Although many picketers are suffering financial hardship from loss of pay, strike lines still appear firm.
The AFL-CIO's president, Lane Kirkland, said the strike by a university employee's local of the Hotel and Restaurant Employees, was a fight ''with moral urgency'' that will have effects ''in workplaces all across this land.''
Mr. Kirkland told a labor rally, ''Your strike is not just about better wages , it is about a system that has for too long denied female and black workers equal pay for equal work.''
The AFL-CIO and its unions are making equal pay for comparable work a national issue in bargaining, particularly in government employment and in educational fields. According to Kirkland, university administrators at Yale and elsewhere want labor to deal with their institutions differently fromprivate corporations.
''University presidents typically urge us to take a responsible and long view of things. But they show us that they can be as narrow-minded and obsessed with the bottom cost line as any president of a corporation,'' Mr. Kirkland said.

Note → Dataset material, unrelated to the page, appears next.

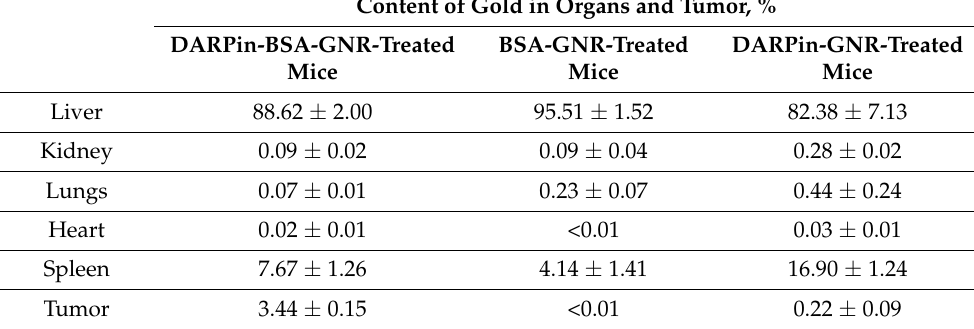
Table 1. Distribution of gold in organs of tumor-bearing mice. Content of Gold in Organs and Tumor, % DARPin-BSA-GNR-Treated BSA-GNR-Treated DARPin-GNR-Treated Mice Mice Mice Liver 88.62 ±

The union's chief contract negotiator, John Wilhelm, a Yale graduate, says the ivy league school ''has taken advantage of a societal tendency to underpay women and minorities, and we are asking them to change that.''
David Montgomery, a labor historian at Yale, says the historic implications of the strike for institutions of higher learning are large. ''It's settling into a real test of force,'' he says.
The Yale local represents secretaries, telephone operators, computer programmers, other clerical and technical workers and dining hall personnel. More than 80 percent are women, and 17 percent are members of minority groups, according to the union.
Average annual pay is $13,473. The union says this figure is less than comparable work by men. The strikers want a contract that includes a new wage policy with regular increases based on years on the job.
In addition, the contract must contain quarterly cost-of-living adjustments amounting to 50 percent of rises in the government's Consumer Price Index and pay increases totaling 29 percent over the next three years. Yale estimates the cost of the union demands would be a 49.2 percent increase over current wages during the period.
The university has offered increases of 24.2 percent over current wages over three years. The union says the Yale offer amounts to over 18 percent. There haven't been serious negotiations since Oct. 9.
Strikers have received some emergency aid from their union and other labor groups, largely to cover costs of rent and mortgage payments and medical care. Many have found part-time jobs in a community that is largely supportive.
But with holidays ahead, many strikers are worried about a dispute that seems to be showing no progress toward an end.